(Stored dataset items)

__________

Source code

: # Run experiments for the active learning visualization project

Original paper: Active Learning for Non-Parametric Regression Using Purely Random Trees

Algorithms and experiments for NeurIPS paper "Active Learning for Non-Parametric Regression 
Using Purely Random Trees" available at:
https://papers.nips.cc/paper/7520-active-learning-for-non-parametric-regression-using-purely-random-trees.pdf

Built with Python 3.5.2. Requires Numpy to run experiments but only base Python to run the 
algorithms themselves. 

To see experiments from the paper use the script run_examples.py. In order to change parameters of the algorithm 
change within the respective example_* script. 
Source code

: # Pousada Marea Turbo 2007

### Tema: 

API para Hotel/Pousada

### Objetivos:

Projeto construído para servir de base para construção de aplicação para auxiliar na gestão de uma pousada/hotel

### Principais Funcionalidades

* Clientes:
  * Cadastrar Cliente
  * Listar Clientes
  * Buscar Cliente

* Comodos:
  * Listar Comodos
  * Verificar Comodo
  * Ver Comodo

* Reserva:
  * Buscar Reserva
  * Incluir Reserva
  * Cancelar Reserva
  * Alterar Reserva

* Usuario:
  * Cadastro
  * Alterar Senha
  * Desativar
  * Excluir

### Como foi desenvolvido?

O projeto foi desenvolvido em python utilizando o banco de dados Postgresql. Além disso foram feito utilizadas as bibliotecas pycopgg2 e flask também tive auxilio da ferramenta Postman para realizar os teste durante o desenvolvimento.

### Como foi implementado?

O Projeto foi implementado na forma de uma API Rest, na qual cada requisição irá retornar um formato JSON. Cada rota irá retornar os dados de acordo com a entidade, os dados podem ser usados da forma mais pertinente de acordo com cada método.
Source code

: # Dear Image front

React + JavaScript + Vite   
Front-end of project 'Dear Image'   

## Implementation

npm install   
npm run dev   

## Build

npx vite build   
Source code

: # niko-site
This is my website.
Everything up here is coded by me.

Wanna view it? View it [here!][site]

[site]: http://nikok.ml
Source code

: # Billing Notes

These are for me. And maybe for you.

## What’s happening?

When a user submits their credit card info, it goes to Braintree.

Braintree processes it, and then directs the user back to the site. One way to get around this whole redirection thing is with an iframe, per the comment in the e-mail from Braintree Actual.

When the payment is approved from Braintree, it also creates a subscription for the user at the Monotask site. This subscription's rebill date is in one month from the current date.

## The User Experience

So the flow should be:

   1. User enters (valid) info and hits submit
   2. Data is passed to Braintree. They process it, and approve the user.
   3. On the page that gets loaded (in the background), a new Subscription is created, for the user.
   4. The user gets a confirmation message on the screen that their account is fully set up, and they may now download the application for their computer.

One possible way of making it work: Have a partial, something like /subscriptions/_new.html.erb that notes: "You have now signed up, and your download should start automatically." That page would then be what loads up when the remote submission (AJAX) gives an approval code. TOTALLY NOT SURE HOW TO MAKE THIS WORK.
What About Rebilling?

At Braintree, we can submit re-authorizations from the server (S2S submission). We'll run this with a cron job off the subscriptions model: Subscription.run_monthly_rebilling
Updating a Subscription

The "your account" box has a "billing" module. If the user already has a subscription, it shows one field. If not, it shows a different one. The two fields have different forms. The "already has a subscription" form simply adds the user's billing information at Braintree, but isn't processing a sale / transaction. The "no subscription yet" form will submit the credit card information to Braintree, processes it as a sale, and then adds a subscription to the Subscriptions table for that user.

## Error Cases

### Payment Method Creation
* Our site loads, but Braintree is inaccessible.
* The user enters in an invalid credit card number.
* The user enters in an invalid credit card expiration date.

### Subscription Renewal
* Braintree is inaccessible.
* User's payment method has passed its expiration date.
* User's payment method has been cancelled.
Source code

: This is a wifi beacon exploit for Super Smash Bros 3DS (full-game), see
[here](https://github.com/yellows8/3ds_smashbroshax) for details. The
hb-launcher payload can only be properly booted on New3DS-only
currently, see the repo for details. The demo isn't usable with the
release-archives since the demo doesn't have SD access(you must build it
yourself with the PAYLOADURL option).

__________

BRIEF = Reproduce exactly the lines above from the line with "React + JavaScript + Vite" to the line with "3. On the page", including both, and add nothing.

RESULT =
React + JavaScript + Vite   
Front-end of project 'Dear Image'   

## Implementation

npm install   
npm run dev   

## Build

npx vite build   
Source code

: # niko-site
This is my website.
Everything up here is coded by me.

Wanna view it? View it [here!][site]

[site]: http://nikok.ml
Source code

: # Billing Notes

These are for me. And maybe for you.

## What’s happening?

When a user submits their credit card info, it goes to Braintree.

Braintree processes it, and then directs the user back to the site. One way to get around this whole redirection thing is with an iframe, per the comment in the e-mail from Braintree Actual.

When the payment is approved from Braintree, it also creates a subscription for the user at the Monotask site. This subscription's rebill date is in one month from the current date.

## The User Experience

So the flow should be:

   1. User enters (valid) info and hits submit
   2. Data is passed to Braintree. They process it, and approve the user.
   3. On the page that gets loaded (in the background), a new Subscription is created, for the user.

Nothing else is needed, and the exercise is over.